-- What is expected --
Look below for the line containing "29 | 0.9899 | 50 |". Output it and each remaining line of the entries exactly, and nothing else.

-- Data to use --
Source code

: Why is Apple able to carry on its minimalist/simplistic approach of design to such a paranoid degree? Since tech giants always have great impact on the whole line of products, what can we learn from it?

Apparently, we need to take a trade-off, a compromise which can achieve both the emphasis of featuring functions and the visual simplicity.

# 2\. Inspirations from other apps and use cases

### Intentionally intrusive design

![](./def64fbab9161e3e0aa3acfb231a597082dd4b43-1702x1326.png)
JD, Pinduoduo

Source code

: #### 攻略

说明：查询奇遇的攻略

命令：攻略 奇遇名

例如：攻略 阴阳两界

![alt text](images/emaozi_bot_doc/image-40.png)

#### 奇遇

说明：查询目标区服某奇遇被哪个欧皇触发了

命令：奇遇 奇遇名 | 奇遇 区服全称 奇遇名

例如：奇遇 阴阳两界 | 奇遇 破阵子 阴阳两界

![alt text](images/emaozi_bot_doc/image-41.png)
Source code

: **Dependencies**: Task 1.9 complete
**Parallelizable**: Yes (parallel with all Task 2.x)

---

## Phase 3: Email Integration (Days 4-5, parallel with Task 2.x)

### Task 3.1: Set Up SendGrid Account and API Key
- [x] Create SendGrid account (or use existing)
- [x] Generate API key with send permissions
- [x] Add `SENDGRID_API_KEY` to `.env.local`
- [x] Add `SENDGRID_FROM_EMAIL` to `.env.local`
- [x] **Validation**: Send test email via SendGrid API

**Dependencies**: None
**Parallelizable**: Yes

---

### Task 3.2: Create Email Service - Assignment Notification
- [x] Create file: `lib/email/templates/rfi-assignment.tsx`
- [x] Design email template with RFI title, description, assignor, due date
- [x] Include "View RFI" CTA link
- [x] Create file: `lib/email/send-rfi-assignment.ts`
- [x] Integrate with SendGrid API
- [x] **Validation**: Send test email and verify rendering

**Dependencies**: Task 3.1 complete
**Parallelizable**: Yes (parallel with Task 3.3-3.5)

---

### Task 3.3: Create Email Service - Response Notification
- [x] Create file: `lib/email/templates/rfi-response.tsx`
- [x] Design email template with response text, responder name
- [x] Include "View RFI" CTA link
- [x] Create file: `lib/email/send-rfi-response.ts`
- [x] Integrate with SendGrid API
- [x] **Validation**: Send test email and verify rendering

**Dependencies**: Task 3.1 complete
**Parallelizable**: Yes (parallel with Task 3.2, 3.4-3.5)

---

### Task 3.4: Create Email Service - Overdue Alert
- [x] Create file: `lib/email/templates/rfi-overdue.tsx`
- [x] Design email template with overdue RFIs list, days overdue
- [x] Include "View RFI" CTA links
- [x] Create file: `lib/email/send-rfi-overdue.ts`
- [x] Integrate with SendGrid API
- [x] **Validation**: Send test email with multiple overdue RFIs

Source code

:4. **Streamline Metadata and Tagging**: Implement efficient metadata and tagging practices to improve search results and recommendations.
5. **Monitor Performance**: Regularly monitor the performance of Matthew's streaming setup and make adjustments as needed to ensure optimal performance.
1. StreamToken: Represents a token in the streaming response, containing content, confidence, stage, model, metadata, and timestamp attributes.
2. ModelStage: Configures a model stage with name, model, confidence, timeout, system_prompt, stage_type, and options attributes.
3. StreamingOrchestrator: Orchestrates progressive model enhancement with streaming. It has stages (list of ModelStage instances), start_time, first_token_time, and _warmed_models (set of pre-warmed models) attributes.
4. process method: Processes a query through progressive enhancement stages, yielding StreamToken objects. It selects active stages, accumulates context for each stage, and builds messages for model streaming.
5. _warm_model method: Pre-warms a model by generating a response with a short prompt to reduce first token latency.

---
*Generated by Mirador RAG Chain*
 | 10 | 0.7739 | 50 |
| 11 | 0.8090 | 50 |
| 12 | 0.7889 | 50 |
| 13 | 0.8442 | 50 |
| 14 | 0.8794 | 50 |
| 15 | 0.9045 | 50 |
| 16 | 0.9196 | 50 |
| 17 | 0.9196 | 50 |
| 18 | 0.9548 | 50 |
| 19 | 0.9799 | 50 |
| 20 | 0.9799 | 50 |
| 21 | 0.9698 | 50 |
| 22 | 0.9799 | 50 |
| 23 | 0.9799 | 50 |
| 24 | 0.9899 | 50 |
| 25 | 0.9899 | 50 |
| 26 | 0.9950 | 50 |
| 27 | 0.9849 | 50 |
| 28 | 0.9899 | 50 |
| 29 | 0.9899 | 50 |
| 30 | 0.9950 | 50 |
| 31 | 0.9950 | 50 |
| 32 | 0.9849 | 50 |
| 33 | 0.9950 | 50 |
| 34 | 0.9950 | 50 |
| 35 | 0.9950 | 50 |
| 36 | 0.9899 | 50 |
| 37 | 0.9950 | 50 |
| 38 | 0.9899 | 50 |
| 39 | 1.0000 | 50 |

-- Answer space --
| 29 | 0.9899 | 50 |
| 30 | 0.9950 | 50 |
| 31 | 0.9950 | 50 |
| 32 | 0.9849 | 50 |
| 33 | 0.9950 | 50 |
| 34 | 0.9950 | 50 |
| 35 | 0.9950 | 50 |
| 36 | 0.9899 | 50 |
| 37 | 0.9950 | 50 |
| 38 | 0.9899 | 50 |
| 39 | 1.0000 | 50 |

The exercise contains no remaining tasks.